> **WORK REQUIRED**
The entries that follow include a run beginning at the line with "photomicrograph showing moderate" and ending at the line with "(DAB (3,3'-diaminobenzidine)) staining"; restate that run word for word and leave the rest out.

◆ ◆ ◆ ◆ ◆

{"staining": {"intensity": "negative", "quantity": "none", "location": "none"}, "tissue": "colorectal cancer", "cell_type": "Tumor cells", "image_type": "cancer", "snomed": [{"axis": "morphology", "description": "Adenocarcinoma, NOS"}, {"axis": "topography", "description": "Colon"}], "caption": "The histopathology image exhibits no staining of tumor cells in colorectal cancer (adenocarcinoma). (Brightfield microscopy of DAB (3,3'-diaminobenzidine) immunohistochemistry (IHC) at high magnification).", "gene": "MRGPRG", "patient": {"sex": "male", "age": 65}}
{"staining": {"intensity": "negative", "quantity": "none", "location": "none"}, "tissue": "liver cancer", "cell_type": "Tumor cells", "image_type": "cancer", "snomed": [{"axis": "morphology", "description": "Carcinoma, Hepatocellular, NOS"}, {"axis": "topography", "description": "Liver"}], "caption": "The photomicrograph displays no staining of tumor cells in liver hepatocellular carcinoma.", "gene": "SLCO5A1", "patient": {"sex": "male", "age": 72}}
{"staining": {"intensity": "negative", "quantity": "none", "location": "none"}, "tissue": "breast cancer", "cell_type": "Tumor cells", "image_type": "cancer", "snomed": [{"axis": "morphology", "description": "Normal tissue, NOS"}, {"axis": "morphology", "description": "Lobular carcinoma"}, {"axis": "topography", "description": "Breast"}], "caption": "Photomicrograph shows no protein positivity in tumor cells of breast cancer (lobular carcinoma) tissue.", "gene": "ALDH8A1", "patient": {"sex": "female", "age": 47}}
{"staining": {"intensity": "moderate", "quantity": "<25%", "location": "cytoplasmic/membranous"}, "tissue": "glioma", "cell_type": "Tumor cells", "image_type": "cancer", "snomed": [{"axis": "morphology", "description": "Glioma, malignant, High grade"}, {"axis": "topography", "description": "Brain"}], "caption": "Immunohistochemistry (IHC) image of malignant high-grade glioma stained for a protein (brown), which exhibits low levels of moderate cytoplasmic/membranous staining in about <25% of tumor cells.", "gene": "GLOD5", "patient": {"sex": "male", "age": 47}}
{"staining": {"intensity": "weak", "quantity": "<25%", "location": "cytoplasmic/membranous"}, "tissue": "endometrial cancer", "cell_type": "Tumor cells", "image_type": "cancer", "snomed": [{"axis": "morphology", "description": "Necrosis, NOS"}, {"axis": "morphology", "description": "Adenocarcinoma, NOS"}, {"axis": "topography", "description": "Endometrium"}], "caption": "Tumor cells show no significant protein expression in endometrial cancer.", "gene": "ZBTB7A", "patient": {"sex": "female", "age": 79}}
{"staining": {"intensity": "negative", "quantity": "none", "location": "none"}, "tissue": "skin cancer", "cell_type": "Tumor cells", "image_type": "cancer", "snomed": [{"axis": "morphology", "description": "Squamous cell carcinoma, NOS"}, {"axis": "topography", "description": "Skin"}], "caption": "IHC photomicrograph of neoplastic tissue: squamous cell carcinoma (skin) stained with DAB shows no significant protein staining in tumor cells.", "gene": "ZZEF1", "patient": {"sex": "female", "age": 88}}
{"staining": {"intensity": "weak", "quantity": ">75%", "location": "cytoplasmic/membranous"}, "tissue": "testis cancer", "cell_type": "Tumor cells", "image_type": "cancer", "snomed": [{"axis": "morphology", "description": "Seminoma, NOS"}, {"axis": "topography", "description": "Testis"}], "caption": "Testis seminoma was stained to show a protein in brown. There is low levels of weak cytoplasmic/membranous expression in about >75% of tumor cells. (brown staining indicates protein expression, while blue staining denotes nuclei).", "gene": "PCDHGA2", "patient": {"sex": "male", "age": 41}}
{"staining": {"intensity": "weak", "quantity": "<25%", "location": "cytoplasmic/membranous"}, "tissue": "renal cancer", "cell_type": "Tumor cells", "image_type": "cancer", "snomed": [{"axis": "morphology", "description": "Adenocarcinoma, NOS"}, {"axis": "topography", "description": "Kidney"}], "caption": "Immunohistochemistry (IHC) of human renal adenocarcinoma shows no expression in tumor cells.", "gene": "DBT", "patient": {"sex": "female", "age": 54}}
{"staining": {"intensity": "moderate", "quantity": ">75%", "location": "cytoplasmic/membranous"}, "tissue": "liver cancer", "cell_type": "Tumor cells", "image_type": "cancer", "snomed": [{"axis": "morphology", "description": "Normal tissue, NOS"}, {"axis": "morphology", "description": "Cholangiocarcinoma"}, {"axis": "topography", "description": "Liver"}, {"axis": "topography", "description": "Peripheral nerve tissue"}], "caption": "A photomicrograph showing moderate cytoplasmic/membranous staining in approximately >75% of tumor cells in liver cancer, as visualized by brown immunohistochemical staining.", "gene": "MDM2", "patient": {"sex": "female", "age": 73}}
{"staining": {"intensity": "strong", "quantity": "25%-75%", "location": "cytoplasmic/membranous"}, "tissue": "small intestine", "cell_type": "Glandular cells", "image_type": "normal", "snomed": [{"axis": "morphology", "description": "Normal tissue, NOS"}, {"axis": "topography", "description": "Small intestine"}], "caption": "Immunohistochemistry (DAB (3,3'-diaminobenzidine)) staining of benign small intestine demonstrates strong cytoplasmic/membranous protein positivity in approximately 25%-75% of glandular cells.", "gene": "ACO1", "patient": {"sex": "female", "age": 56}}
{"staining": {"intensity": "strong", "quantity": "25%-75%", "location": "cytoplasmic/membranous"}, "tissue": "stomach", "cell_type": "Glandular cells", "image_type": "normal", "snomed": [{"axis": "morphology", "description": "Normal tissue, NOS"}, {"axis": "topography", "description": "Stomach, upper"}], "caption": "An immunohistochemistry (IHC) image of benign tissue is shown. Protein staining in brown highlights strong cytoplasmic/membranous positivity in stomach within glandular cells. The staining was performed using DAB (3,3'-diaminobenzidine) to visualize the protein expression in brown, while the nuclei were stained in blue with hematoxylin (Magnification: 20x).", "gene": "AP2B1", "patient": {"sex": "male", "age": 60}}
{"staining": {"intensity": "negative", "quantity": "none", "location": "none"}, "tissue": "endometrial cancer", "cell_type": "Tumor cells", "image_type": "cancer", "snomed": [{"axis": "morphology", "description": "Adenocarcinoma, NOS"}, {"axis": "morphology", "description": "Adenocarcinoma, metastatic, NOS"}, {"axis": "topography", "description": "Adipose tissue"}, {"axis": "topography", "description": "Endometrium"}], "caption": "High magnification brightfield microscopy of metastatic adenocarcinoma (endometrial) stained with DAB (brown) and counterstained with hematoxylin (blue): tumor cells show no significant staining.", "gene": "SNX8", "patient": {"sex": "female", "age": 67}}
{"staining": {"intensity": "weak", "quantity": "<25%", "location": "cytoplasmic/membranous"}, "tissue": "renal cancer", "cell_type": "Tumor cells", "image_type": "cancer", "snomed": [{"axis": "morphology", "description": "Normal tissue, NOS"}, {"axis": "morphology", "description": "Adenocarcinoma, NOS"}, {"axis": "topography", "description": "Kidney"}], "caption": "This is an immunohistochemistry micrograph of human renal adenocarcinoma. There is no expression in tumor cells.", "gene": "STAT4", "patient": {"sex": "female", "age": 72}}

◆ ◆ ◆ ◆ ◆

> **TASK RESULT**
{"staining": {"intensity": "moderate", "quantity": ">75%", "location": "cytoplasmic/membranous"}, "tissue": "liver cancer", "cell_type": "Tumor cells", "image_type": "cancer", "snomed": [{"axis": "morphology", "description": "Normal tissue, NOS"}, {"axis": "morphology", "description": "Cholangiocarcinoma"}, {"axis": "topography", "description": "Liver"}, {"axis": "topography", "description": "Peripheral nerve tissue"}], "caption": "A photomicrograph showing moderate cytoplasmic/membranous staining in approximately >75% of tumor cells in liver cancer, as visualized by brown immunohistochemical staining.", "gene": "MDM2", "patient": {"sex": "female", "age": 73}}
{"staining": {"intensity": "strong", "quantity": "25%-75%", "location": "cytoplasmic/membranous"}, "tissue": "small intestine", "cell_type": "Glandular cells", "image_type": "normal", "snomed": [{"axis": "morphology", "description": "Normal tissue, NOS"}, {"axis": "topography", "description": "Small intestine"}], "caption": "Immunohistochemistry (DAB (3,3'-diaminobenzidine)) staining of benign small intestine demonstrates strong cytoplasmic/membranous protein positivity in approximately 25%-75% of glandular cells.", "gene": "ACO1", "patient": {"sex": "female", "age": 56}}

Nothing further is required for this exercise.